Exercise passage:
────────────────
Người đăng: Unknown on Thứ Tư, 30 tháng 7, 2008

In the Pulitzer-Prize-winning book from the late 1970s, Godel, Escher, Bach, the writer Douglas R. Hofstadter illustrated a problem of abstraction that we all have encountered in our own thinking and speech. At times we start out arguing a point, get off onto an abstraction, then elaborate on that abstraction, getting off onto another abstraction, and eventually wind up that second digression and pop back up to the earlier abstraction, wind it up and quit, forgetting that we have missed bringing the whole thing back up to the top level.

Hofstadter presented a story about Achilles and the Tortoise (who appeared often in the book). They were out for a day when they were kidnapped by a villain in a helicopter, who took them back to his hideout. While there, they read a book that the villain owned that had an adventure of Achilles and the Tortoise. And in that book, they watch a TV show about an adventure of Achilles and the tortoise. Eventually that TV story winds up and we're popped back to the book, where the story eventually is resolved. The end.

The problem, of course, is that we have not popped back to the top level yet, the story where Achilles and the Tortoise have been kidnapped, so that tale is unresolved.

Enter the Supergirl story from Action #329-331. Supergirl is tricked by an alien villainess named Fantasta, who is attempting to join the "Circle of Evil" by kidnapping her and bringing her back to their planet. Eventually she discovers Fantasta's weakness. Realizing she has failed, Fantasta chooses suicide. Supergirl decides to dress up as Fantasta to discover the secret of the "Circle of Evil"
────────────────
Information supplied:
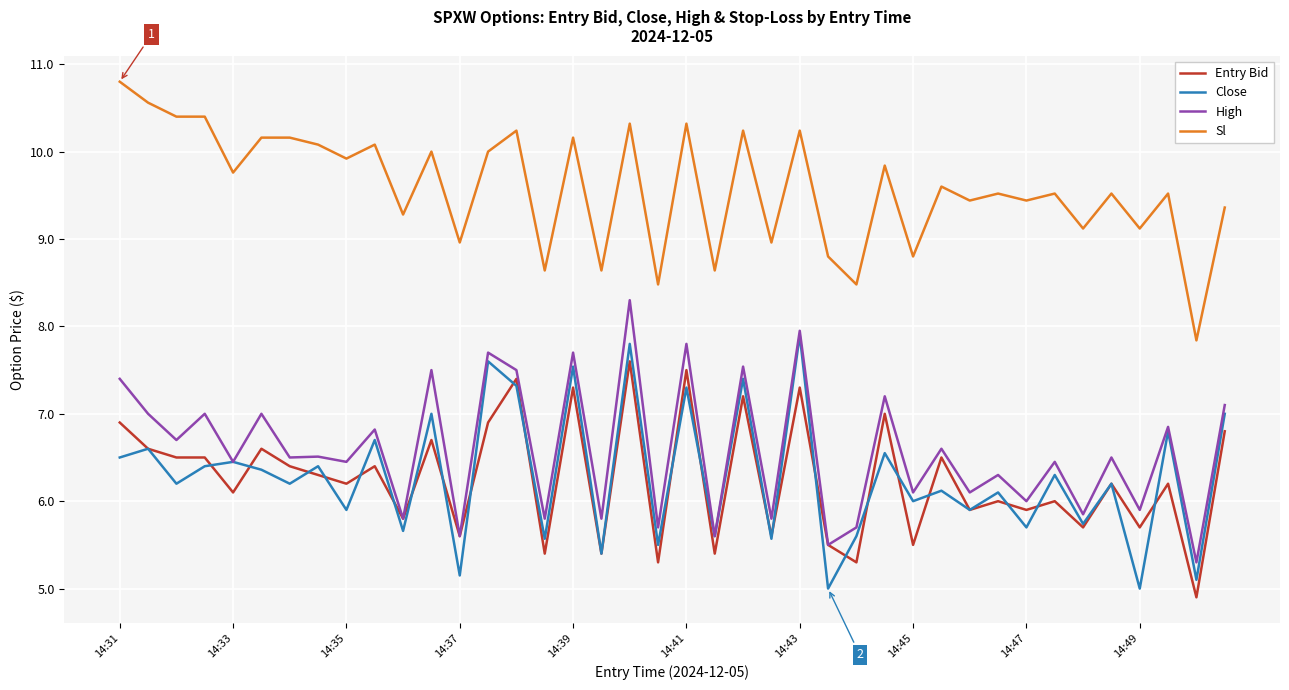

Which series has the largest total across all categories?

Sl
────────────────
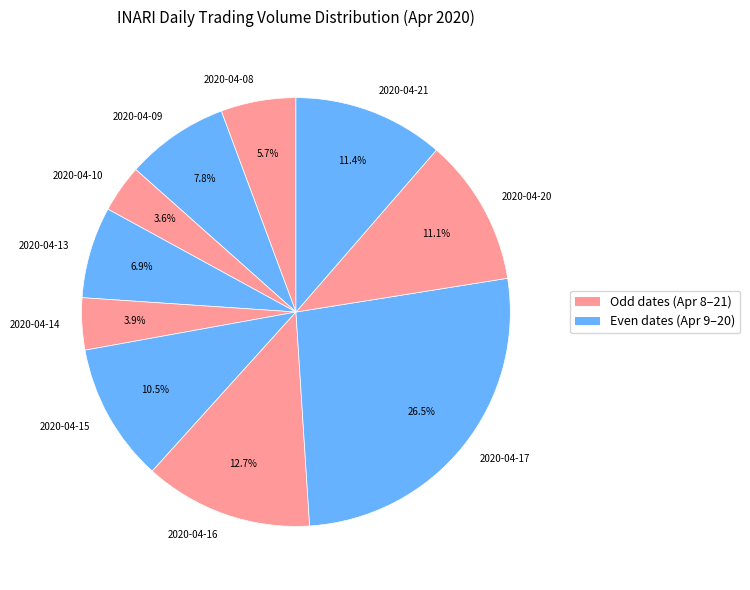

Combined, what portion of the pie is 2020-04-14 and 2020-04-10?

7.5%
────────────────
Assignment:
Answer these questions using the passage about nested stories:
1. When was Godel, Escher, Bach published?
2. How did the villain bring Achilles and the Tortoise to his hideout?
3. What is the name of the alien villainess who tricks Supergirl?
Rely only on the passage about nested stories, not on the records.

Solution to the exercise:
1. In the late 1970s.
2. In a helicopter.
3. Fantasta.